--- Source text Enclosed Below ---

As Vladimir Putin pushes anti-gay agenda, vigilante movements gain momentum on social media
Amar Toor
The Verge
August 8, 2013
Last year, a teenager named “Alexei” (not his real name) was aimlessly surfing the web from his home in Moscow when he came across a curious collection of YouTube videos. Each clip featured different people, but they all followed the same basic script: a middle-aged man enters the scene expecting to have sex with a teenage boy he met on a dating website. Instead, he’s greeted by a group of young Russians who proceed to lecture, humiliate, and abuse him.
Within minutes, the plot is laid bare. The boy he met online was a decoy — a fake online persona created to lure him into a trap. Like spiders toying with a fresh fly, the young Russians behind the operation ridicule and excoriate the alleged pedophile, forcing him to pose with dildos, painting his face, and pouring urine over his head. A cellphone catches it all on video, but cuts off just as the group begins kicking and punching him.

--- End of Enclosed Source text ---
--- Data block Enclosed Below ---

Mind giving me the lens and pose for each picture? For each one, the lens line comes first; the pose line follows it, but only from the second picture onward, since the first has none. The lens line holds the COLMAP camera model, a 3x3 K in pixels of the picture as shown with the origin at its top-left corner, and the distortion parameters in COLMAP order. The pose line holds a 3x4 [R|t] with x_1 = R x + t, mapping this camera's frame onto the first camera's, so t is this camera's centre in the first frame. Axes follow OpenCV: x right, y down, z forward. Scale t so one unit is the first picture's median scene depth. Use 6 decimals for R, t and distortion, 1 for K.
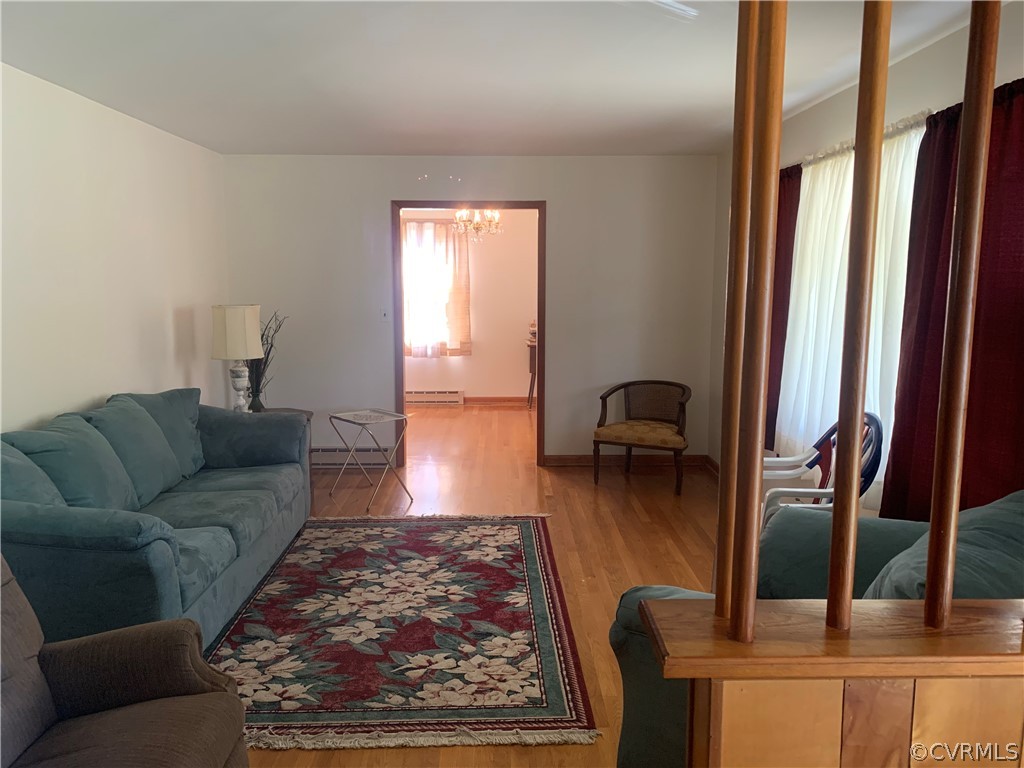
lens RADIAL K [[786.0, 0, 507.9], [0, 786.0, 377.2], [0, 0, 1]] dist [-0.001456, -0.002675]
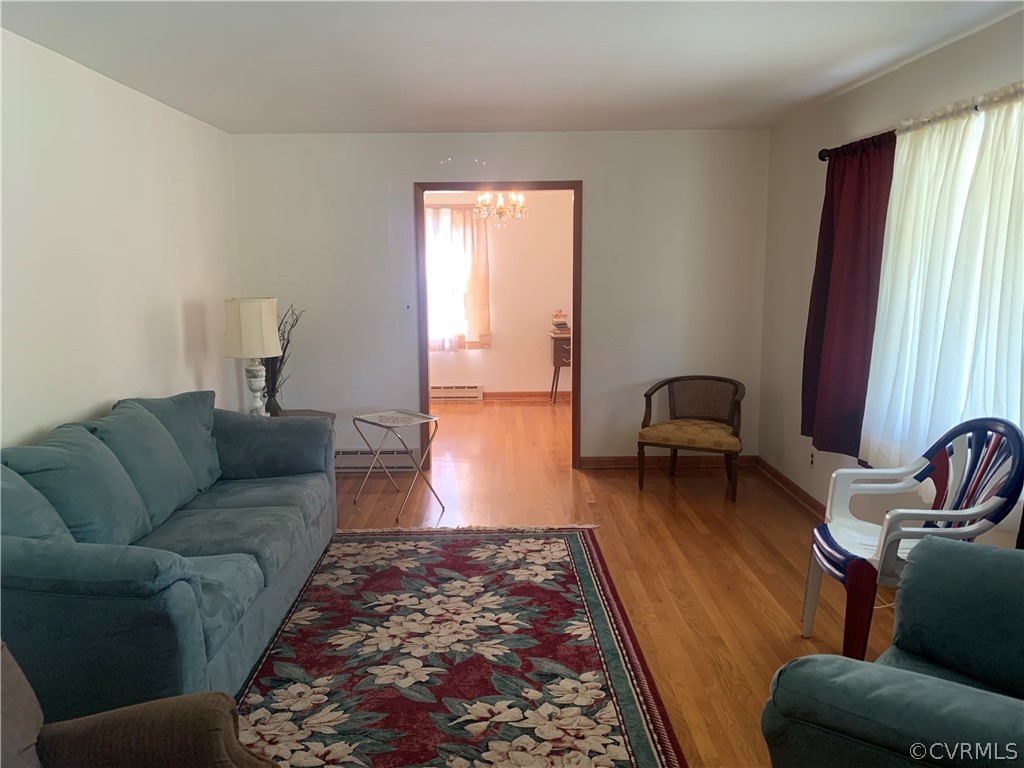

--- End of Enclosed Data block ---

Requirement 1 -
Output, word for word, the passage of the article on Russian vigilante movements that opens with the words containing "As Vladimir Putin" and closes with "and abuse him.".
Requirement 2 -
According to the first paragraph of the article on Russian vigilante movements, what three things does the group of young Russians proceed to do to the man? List them.
Requirement 3 -
Resume the article on Russian vigilante movements from its last sentence onward.

Exercise answer 1 -
As Vladimir Putin pushes anti-gay agenda, vigilante movements gain momentum on social media
Amar Toor
The Verge
August 8, 2013
Last year, a teenager named “Alexei” (not his real name) was aimlessly surfing the web from his home in Moscow when he came across a curious collection of YouTube videos. Each clip featured different people, but they all followed the same basic script: a middle-aged man enters the scene expecting to have sex with a teenage boy he met on a dating website. Instead, he’s greeted by a group of young Russians who proceed to lecture, humiliate, and abuse him.

Exercise answer 2 -
- lecture him
- humiliate him
- abuse him

Exercise answer 3 -
The videos can be difficult to watch, but for Alexei, they were fascinating. “It’s entertainment to me,” the 20-year-old said in an interview with The Verge. “It’s about seeing the emotions.”Alexei has never been directly involved with any of the videos, though he supports the people who produce them — a loose collective of neo-Nazis and Russian nationalists known as “Occupy Pedofilyay” (Occupy Pedophilia). Both Occupy Pedofilyay and its smaller sister movement, “Occupy Gerontilyaj” (Occupy Gerontophilia), have garnered a substantial following on Russian social media over the past year, spawning hundreds of fan pages and dedicated satellite groups on VKontakte (VK) — Russia’s Facebook equivalent. Both are modeled on the same form of vigilante justice, and they target different sides of the same coin; Occupy Pedofilyay aims to catch pedophiles, while Gerontilyaj focuses on teenage boys who agree to have sex with older men, allegedly in exchange for money. Neither movement is explicitly anti-gay, though there are strong undercurrents of homophobia to each; thus far, only gay men and boys have been targeted.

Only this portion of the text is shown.